白いワンピースに、長い髪の毛。顔は前髪で覆われていて見えないが、肌の色は全体的に白い。
肌?
「あっ」
暗くてよく見えないので、近づいてみてようやく分かった。
肌が、本来の肌より人工的に見える。
シリコンか。
「はあ…心臓に悪いぞ」
誰だよこんな再現性あふれる人形を用意したのは。
めっちゃリアルじゃないか。売れるかも知れないだろ。
…買う人がいないか。
手探りで電気のスイッチを探し、真っ暗だった部屋に明かりを灯す。
改めて、この部室らしき部屋を眺めてみた。
広さは大体10,15畳くらいの部屋だった。
真ん中にはでかでかと不似合いなソファアと、黒びやかな机があり、右側には膝小僧くらいまでの高さの石段に、畳が敷き詰めてあった。

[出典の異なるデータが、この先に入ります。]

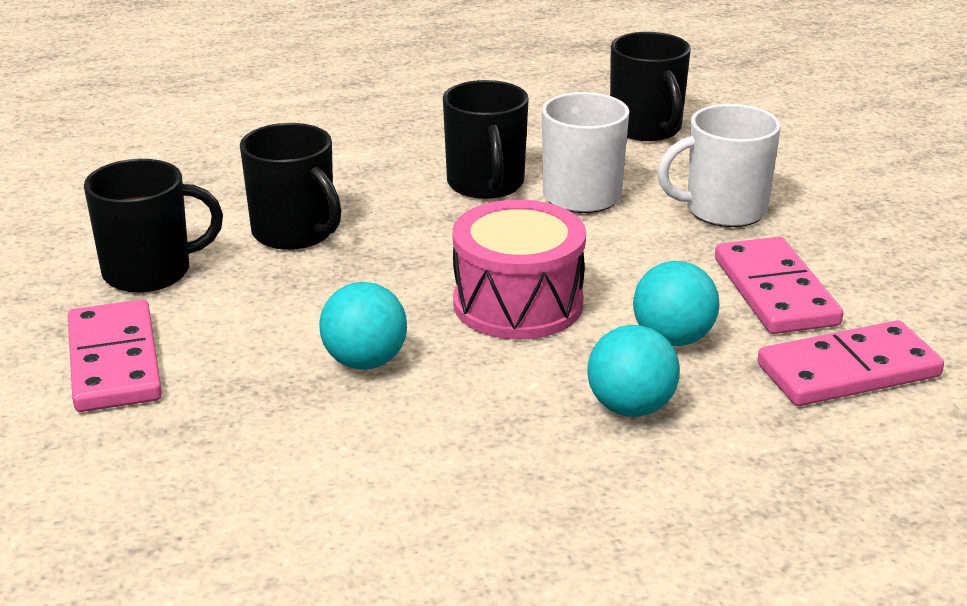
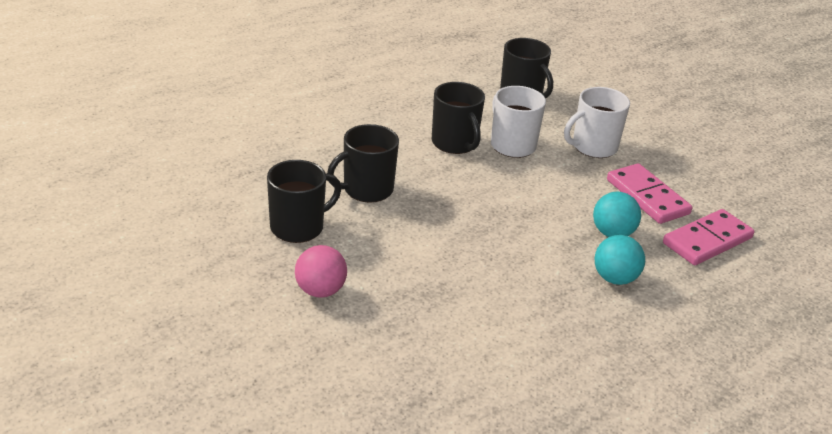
camera: 20 degrees left, 5 degrees up
pink domino [68,299,162,412] -> pink ball [295,245,347,298]
black mug [240,123,341,250] -> black mug turned 120 degrees clockwise [327,124,399,202]
turquoise ball [319,282,407,370] -> none
pink drum [452,200,586,340] -> none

不気味な死体は、そのソファアの上に吊り下げられていた。
見た所本はおいてないし、ソファアと畳しかない簡素な部屋だ。
立てつけてあった時計で時間を確認し、もう時間がないと悟った。
どうしようか…。
ふと部室を見渡した時、机の上にメモ帳がおいてあったのを、俺は目に留めた。
***
「それでどうだった?」
「どうとは…?」
あの後、ノエルをお姫様抱っこで保健室まで届け、急いで授業に間に合わせた。
ノエルは結構軽かった。後で言っておこう。
二時間眠気と戦い、長く感じた帰りの会も無事済ませ、下駄箱に行くと圭吾は親切にまっていてくれた。
「俺を見捨ててノエルと行った部活だよ」
「見捨ててはないぞ…ノエルさんを優先させただけで」
「隆也はノエルを選ぶのか…。くっ。それで、どうだったんだよ」
なかなか不機嫌そうな問を突きつけられ、俺は考え込んだ。。
あのメモ帳に描いた置き手紙は、ちゃんと読んでもらえたのだろうか。
「ま、なんとかなるでしょ」
「それフラグだぞ」
***
後日。
『入部、可。今日の昼休み、部室に強制』
と端的に書かれたメモ用紙が、俺の机の上にぽつんとおいてあった。
ちなみにノエルは今日は欠席で、少し寂しい。あの笑顔は結構好きだ。
「行けばいい、のか…」
もやもやしたまま、メモを折りたたみ、胸ポケットにしまった。
一体誰がこれを書いたのか。
そもそもあれが日本研究部と言えるものなのか。
「なんか、面白そう」
楽しみな笑顔を浮かべ、俺は席に着いた。
ちなみに。
この後、クラスメイトからは、悪巧みしているように見えたという、朝からショッキングな知らせを聞いた。